The good news is that Max Scherzer and Justin Verlander have proven their ability to thrive at ages when many of their peers are considering retirement; Verlander did just win the Cy Young, after all. But injuries are more likely to happen to older pitchers — that’s a simple fact of life — and every member of the starting five has had his share. Can this group hold up over 162 games? If not, will the depth the Mets have assembled be enough to keep things humming?

2. Will New York’s rebuilt bullpen be elite?
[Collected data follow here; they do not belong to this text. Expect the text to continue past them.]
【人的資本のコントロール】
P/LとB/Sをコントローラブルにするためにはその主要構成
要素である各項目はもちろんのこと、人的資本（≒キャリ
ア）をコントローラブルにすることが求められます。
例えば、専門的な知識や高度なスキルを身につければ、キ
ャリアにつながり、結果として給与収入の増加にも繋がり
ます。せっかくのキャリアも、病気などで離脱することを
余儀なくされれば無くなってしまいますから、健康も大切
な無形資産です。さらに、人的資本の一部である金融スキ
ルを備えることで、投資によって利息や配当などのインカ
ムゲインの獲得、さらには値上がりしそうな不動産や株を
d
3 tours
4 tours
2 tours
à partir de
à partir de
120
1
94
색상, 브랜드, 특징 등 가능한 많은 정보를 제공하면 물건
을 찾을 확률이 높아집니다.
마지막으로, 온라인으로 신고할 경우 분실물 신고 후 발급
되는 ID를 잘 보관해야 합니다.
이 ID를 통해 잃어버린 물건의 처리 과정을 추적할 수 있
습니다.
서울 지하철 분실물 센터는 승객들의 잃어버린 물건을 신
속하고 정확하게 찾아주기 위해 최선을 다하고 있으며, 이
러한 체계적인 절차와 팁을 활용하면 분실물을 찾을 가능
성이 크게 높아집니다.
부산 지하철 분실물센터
The Mets didn’t have much choice but to re-sign Edwin Díaz to a record five-year, $102 million contract. Had alternatives existed, general manager Billy Eppler may have lingered longer on data that shows the checkered history of such deals. This is an expensive bullpen, with Díaz, David Robertson and Adam Ottavino alone set to make a combined $38.5 million next season — a bit less than the Orioles spent on their entire 2022 payroll. The Mets also brought in a lot of depth, but relievers are fickle.
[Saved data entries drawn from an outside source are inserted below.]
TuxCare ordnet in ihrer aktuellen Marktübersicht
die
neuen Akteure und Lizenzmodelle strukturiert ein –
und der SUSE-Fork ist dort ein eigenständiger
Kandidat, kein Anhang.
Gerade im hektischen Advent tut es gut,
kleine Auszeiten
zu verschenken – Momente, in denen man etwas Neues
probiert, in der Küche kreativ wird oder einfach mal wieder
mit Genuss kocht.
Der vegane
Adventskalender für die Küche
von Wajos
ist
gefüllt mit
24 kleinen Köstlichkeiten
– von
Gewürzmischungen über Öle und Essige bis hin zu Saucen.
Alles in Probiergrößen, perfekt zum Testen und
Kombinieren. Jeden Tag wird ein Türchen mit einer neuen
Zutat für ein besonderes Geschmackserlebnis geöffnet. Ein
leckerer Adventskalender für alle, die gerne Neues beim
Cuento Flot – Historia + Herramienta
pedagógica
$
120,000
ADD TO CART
It would be helpful if a few useful pieces could emerge from the Minors, considering the organization’s trouble producing impact relievers over the past decade. Last season, New York’s bullpen was consistently good. It will need to be so again to provide support for the aging rotation.
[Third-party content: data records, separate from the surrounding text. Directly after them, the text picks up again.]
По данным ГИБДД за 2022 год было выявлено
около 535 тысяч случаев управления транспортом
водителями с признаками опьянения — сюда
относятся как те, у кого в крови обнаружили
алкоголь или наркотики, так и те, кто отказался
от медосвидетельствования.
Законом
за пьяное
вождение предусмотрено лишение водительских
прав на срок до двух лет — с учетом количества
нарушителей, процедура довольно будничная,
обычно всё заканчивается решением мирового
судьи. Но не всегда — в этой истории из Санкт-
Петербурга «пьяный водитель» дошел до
3. Are the Mets actually the class of the NL East?
Anecdotally, the club’s $315 million agreement with Carlos Correa (medicals still pending, per source) seemed to leapfrog it over Atlanta and Philadelphia in the minds of many. But the Braves remain the five-time defending NL East champions, and despite their quiet offseason, they haven’t gotten much worse; Ronald Acuña Jr., Austin Riley, Max Fried, Spencer Strider and many others will be back to stand in New York’s way whenever possible. Then there are the Phillies, brimming with confidence following their run to the World Series and the $300 million addition of Trea Turner.

On paper, the Mets are probably better than both of their closest NL East rivals. But they’re not so much better that they’re likely to run away with the division. This should be another fight until the final days of September.